12 ore settimanali di maestra di sostegno spalmate su 4 giorni (eh sì perché il martedì abbiamo solo le maestre di classe) non bastano per il raggio che necessita di una persona che, anche a distanza, lo aiuti a canalizzare l’attenzione sulle varie attività della giornata. Ci sono momenti in cui magari non si vede compreso molto dai compagni e diventa nervoso ed agitato e va fatto sfogare e magari un pochino riposare. Per questo però appunto serve una persona che lo porti magari un’oretta da un lato dell’aula o comunque in una zona con pochi bimbi e con pochi stimoli per non sovraccaricarlo.
Comincio però insieme a mio marito, mia suocera e ad una psicologa che segue da anni pazientemente ed amorevolmente tutto il forum prima ed anche l’associazione poi, a capire qualche punto fermo di questa maledetta ACC: la goffaggine nei movimenti, l’ansia e l’ADHD che naturalmente provoca al mio pulcino dei problemi cognitivi per fortuna non insormontabili.
Detesto l’ACC, ma adoro mio figlio, anche se capisco che fa parte di lui come il colore dei capelli o degli occhi.
Ho impiegato anni, e non ho ancora finito, a separare la diagnosi dal raggio, a guardarlo cercando di dimenticare i paroloni delle relazioni mediche.

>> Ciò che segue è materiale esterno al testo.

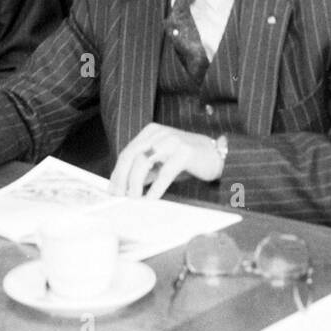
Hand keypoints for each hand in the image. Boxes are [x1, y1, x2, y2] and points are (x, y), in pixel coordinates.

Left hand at [109, 123, 223, 198]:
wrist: (217, 155)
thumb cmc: (188, 161)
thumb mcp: (162, 164)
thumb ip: (145, 172)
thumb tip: (125, 188)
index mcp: (151, 132)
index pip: (128, 152)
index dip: (117, 172)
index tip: (112, 189)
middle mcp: (160, 133)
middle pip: (132, 155)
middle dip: (122, 177)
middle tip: (119, 195)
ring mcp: (172, 140)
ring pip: (144, 161)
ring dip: (135, 183)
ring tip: (134, 198)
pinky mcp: (185, 152)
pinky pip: (165, 172)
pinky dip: (156, 188)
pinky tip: (151, 199)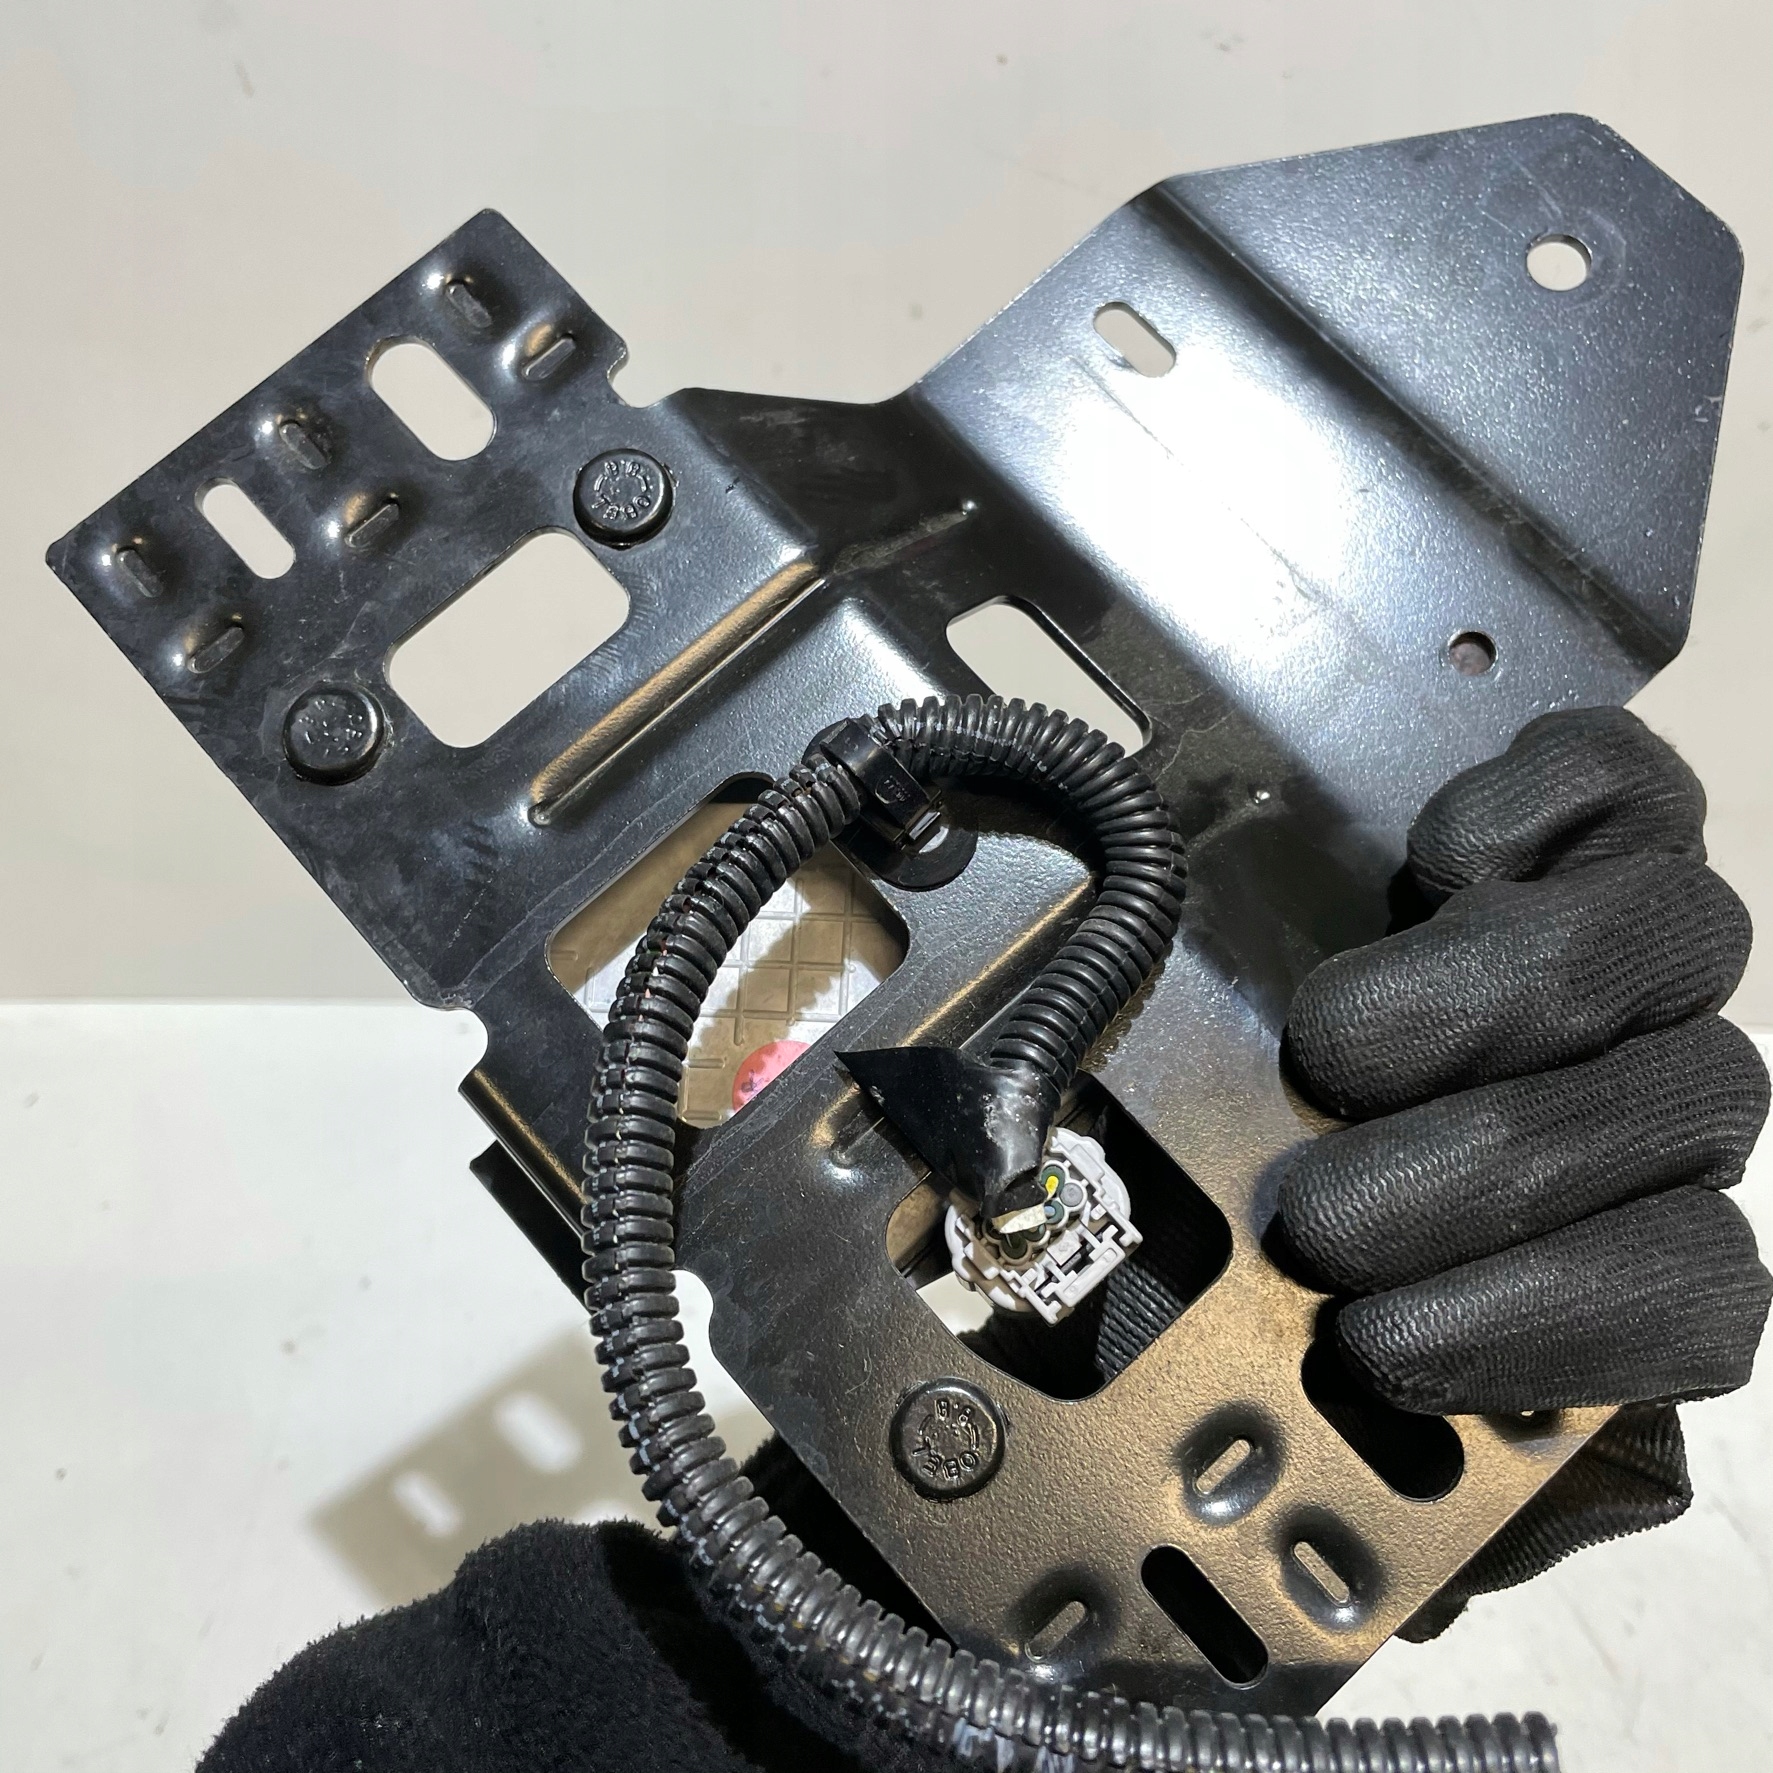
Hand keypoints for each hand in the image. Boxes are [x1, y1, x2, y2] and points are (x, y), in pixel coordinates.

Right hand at [1275, 707, 1770, 1631]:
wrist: (1265, 1036)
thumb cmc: (1287, 1215)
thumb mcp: (1335, 1371)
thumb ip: (1406, 1465)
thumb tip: (1427, 1545)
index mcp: (1634, 1242)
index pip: (1696, 1293)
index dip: (1553, 1323)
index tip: (1377, 1346)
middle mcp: (1660, 1095)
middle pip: (1686, 1108)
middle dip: (1491, 1176)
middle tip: (1321, 1207)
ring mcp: (1640, 945)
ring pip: (1670, 945)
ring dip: (1494, 1000)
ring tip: (1339, 1040)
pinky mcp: (1600, 814)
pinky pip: (1622, 787)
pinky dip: (1535, 811)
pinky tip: (1436, 868)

La ferita è ancora aperta ma pian piano con mio marito ed il piccolo riprendiamo i nostri ritmi di vita pre-raggio.
In qualche modo troveremo le parole per descrivere ai nostri amici che ancora non lo sanno perché nostro figlio non è proprio identico ai loro bimbi nei modi di fare, anche se più o meno sono coetanei del nostro e perché non vogliamo più altri figli a differenza loro che stanno tutti cercando di nuovo (come è giusto che sia).
Felicità è cercare di andare avanti normalmente in una situazione che invece è inusuale, ma tanto a me sono sempre piaciute le sfide!